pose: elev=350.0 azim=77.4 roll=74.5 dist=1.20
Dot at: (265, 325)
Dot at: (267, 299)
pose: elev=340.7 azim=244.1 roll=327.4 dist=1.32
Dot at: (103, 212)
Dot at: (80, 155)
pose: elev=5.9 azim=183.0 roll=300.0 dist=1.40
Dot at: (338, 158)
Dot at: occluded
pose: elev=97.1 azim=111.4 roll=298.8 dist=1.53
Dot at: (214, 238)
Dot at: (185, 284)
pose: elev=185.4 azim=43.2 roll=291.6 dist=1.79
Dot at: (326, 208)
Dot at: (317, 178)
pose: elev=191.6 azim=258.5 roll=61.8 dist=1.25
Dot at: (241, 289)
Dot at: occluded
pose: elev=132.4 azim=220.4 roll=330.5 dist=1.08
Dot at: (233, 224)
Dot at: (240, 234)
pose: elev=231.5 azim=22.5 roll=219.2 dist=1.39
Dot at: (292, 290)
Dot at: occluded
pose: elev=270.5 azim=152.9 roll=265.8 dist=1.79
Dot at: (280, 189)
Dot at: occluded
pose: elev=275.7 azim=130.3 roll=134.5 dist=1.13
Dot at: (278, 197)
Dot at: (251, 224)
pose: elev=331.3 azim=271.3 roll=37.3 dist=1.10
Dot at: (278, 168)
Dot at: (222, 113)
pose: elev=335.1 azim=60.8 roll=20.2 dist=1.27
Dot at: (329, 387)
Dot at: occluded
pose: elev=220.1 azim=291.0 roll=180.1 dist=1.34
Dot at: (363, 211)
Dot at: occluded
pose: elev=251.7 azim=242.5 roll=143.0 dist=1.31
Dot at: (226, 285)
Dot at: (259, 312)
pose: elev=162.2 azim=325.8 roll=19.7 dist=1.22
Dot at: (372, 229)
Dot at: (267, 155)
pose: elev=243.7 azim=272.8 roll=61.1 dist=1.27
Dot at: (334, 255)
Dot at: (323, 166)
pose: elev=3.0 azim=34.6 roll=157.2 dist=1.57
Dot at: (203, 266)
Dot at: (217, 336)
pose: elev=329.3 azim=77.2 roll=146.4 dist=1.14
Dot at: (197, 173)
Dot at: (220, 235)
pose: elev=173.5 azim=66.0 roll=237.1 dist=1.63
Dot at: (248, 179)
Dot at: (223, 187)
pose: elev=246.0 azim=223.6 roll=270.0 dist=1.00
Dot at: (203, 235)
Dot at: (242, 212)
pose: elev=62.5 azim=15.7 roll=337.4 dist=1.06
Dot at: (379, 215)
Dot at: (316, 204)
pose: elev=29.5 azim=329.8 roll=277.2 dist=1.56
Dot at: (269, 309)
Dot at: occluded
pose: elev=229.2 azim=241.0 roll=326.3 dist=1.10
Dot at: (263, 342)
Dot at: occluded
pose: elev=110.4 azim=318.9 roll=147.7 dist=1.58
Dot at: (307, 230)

__________________________________________________

» **To be done**
Starting with the line that contains "pose: elev=173.5 azim=66.0" and continuing through the end of the items, write those lines out again with "pose" swapped for "view" and everything else left unchanged.

» **Task answer**
view: elev=173.5 azim=66.0 roll=237.1 dist=1.63
Dot at: (248, 179)
Dot at: (223, 187)
view: elev=246.0 azim=223.6 roll=270.0 dist=1.00
Dot at: (203, 235)
Dot at: (242, 212)
view: elev=62.5 azim=15.7 roll=337.4 dist=1.06
Dot at: (379, 215)
Dot at: (316, 204)
view: elev=29.5 azim=329.8 roll=277.2 dist=1.56
Dot at: (269, 309)
Dot at: occluded
view: elev=229.2 azim=241.0 roll=326.3 dist=1.10
Dot at: (263, 342)
Dot at: occluded
view: elev=110.4 azim=318.9 roll=147.7 dist=1.58
Dot at: (307, 230)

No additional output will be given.